Here goes. My partner (28 M) of 2 years broke up with me (25 F) in early December. He was in a period of stress with work and had a lot of big decisions to make (changing job/ country etc.) and had gone back onto his medication for anxiety and depression. I didn't see it coming as we had been very happy just before, having worked through a couple of relationship hiccups (mostly COVID-based stress) months before. The relationship felt stable until he was told he might have to change job, at which point he became tetchy.

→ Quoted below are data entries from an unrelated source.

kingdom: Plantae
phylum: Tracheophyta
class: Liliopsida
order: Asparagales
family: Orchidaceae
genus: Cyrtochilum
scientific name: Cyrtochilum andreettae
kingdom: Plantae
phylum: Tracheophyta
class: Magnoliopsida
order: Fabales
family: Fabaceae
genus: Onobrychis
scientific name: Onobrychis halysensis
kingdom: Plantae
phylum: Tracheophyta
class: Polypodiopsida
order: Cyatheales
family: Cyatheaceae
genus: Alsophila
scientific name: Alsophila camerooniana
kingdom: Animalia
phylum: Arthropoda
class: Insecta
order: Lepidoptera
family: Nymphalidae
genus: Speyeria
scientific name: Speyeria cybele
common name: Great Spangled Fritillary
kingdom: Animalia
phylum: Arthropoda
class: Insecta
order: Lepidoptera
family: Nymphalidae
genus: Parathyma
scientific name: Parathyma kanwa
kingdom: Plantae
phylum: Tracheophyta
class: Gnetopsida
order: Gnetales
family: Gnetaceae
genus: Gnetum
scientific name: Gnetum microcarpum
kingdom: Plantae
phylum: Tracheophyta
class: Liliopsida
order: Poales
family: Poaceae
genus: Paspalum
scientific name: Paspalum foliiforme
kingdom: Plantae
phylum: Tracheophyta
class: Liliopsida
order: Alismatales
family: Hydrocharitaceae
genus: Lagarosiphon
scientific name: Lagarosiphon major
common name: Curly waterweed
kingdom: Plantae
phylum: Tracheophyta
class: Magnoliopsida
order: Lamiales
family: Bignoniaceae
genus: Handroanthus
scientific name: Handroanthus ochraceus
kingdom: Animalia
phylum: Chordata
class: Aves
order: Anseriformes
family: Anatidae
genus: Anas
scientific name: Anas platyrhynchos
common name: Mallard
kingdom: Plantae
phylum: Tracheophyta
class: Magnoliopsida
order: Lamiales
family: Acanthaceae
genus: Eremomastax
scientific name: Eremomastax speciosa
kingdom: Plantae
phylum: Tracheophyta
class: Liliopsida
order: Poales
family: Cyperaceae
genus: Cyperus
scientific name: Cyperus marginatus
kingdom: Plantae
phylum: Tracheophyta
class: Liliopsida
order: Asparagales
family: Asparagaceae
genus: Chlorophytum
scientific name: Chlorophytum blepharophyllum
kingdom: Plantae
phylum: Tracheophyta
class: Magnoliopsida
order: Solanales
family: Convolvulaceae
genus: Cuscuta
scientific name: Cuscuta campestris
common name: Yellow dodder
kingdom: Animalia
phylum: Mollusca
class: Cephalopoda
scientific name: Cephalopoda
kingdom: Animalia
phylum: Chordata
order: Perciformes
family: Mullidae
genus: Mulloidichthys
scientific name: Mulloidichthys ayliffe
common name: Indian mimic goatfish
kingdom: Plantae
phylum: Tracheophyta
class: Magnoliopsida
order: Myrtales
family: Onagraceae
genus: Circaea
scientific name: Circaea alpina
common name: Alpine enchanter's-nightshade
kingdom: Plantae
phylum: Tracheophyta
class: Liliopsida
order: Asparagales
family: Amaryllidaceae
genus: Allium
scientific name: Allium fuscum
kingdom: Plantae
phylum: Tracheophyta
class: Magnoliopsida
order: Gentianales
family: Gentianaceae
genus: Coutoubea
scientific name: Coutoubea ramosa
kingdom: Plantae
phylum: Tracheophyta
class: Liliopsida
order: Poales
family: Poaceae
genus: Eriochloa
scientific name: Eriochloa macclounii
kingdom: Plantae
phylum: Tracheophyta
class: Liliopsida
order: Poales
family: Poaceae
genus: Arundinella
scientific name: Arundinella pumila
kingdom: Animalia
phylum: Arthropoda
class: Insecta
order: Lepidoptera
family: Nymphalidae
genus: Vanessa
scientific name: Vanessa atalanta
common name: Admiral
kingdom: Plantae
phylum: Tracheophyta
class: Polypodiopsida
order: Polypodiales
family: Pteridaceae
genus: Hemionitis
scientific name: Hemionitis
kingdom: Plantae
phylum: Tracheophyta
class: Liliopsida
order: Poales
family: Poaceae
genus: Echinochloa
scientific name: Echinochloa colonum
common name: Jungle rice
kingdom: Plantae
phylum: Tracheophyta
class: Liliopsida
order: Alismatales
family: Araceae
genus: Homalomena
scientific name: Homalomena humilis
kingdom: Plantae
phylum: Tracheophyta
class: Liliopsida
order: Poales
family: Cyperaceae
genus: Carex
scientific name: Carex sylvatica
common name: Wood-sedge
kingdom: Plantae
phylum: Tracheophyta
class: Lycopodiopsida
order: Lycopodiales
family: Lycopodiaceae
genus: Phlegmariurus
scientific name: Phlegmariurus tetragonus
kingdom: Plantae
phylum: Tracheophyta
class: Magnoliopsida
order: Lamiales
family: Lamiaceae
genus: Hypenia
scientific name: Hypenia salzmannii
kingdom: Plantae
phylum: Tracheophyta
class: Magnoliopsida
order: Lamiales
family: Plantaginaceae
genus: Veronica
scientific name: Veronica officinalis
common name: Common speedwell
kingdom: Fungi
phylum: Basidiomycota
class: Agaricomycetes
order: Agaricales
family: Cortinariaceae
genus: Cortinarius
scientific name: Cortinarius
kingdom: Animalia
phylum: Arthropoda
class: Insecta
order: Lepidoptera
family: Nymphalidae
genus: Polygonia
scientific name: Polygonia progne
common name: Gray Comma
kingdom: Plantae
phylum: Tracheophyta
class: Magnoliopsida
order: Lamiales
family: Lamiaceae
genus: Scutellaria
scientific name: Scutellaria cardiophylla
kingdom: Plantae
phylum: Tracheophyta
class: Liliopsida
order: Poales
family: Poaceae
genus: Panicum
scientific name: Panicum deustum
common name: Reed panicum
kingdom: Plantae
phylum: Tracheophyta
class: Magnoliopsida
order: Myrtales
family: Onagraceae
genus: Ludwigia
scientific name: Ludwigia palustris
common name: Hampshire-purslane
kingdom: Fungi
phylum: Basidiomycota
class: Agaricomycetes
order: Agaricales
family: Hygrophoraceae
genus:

After the break-up, I went home for the holidays and, when I returned, we had to cohabit the same space for nearly a month until he found a new place. Strangely, this was a positive thing as we were able to talk through a lot of things. Both of us are in therapy now and bonded over the progress we were making. He said he began to regret his decision made in haste due to stress, but said he needed some time out from a very intense period to work out his next steps. There were a lot of tears and he said that his heart loves me like his first love; his head is messing with him. He doesn't want to lose "the love of his life" and he says I've "not lost him." He says it's not the end and once he is ready to commit, I will be the first person he calls.
I'm not sure what to do. I know I can't wait for him and have to work on myself, but it makes it so much harder to move on knowing it might not be the end. Has anyone experienced anything similar? Thank you in advance!